* DATA RECORDS:
######
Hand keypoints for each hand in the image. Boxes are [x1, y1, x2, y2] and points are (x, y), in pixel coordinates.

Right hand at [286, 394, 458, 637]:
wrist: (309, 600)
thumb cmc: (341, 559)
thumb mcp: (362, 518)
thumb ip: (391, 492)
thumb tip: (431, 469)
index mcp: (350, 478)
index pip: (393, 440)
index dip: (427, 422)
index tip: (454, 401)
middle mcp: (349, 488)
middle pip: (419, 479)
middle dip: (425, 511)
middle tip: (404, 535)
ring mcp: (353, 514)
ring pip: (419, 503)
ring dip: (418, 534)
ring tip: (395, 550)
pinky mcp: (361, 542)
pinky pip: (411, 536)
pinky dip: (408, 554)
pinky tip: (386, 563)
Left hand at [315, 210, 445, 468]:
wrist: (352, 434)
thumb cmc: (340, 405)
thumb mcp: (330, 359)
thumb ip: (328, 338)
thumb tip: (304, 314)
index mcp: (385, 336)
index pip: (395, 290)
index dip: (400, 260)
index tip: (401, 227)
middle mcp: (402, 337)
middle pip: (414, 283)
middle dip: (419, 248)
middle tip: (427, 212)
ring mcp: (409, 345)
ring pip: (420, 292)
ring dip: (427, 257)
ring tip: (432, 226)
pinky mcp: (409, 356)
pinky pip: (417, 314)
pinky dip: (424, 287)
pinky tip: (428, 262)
######
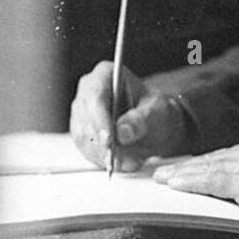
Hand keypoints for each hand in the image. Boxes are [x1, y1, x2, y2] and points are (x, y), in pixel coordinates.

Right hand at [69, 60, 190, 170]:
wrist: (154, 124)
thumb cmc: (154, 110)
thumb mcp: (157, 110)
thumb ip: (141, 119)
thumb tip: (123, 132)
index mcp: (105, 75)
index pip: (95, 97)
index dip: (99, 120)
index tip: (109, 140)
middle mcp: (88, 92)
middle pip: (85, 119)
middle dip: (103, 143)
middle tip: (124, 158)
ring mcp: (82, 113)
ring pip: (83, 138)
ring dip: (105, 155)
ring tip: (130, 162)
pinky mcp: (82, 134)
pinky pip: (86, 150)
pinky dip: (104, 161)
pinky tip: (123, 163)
######
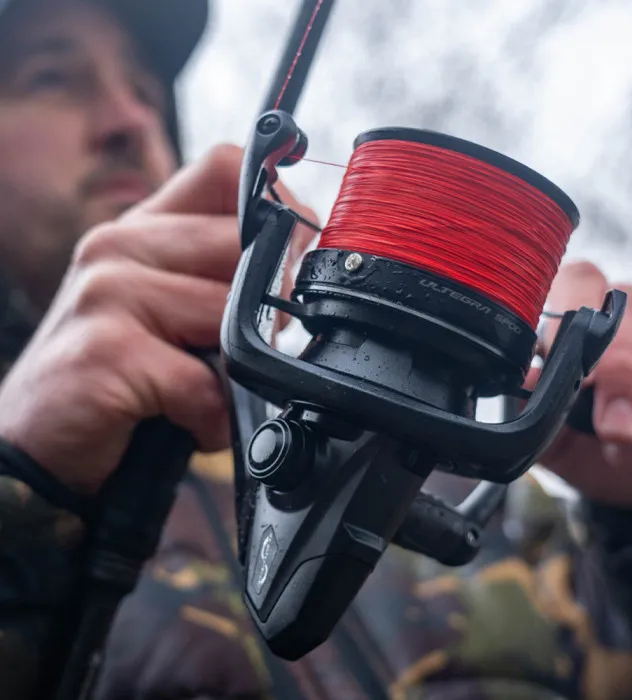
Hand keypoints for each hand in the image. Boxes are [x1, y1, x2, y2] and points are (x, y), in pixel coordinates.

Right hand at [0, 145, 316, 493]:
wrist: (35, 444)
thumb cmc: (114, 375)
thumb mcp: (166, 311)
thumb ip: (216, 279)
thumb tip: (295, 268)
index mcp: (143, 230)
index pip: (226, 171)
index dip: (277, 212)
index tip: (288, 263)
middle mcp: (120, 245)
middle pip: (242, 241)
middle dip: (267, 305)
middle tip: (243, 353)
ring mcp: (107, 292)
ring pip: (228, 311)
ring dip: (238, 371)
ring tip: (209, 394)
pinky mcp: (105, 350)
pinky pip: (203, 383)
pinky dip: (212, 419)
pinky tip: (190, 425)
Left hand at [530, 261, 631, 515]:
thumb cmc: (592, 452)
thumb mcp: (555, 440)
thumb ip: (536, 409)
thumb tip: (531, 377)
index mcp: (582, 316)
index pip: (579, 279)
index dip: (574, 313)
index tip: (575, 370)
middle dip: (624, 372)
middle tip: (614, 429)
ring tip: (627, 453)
######
* WORK ORDER: The required answer is the run of lines above, starting at the line with "pinky pip: (411, 536)" and ending at the line with "pinky tip: (428, 262)", reproduced exactly with both ends.

* TASK RESULT:
pinky pip: (411, 536)
pinky dip: (408, 554)
pinky tip: (386, 563)
Left hand at [315, 210, 445, 468]:
wrist: (352, 434)
thumb cmc: (340, 405)
thumb mcp: (330, 359)
thumb ip: (328, 338)
thumb tip: (304, 314)
index mcp: (385, 336)
index pip: (395, 290)
index dip: (400, 260)
index tip: (401, 227)
middle mcp: (402, 337)
middle pip: (414, 283)
middle dip: (419, 248)
middle tip: (427, 212)
ring mcp: (409, 345)
ring pip: (420, 292)
ring dip: (427, 257)
ring tip: (432, 226)
pinky mcp: (409, 356)
pinky pip: (417, 314)
pinky dip: (424, 287)
pinky tip: (428, 262)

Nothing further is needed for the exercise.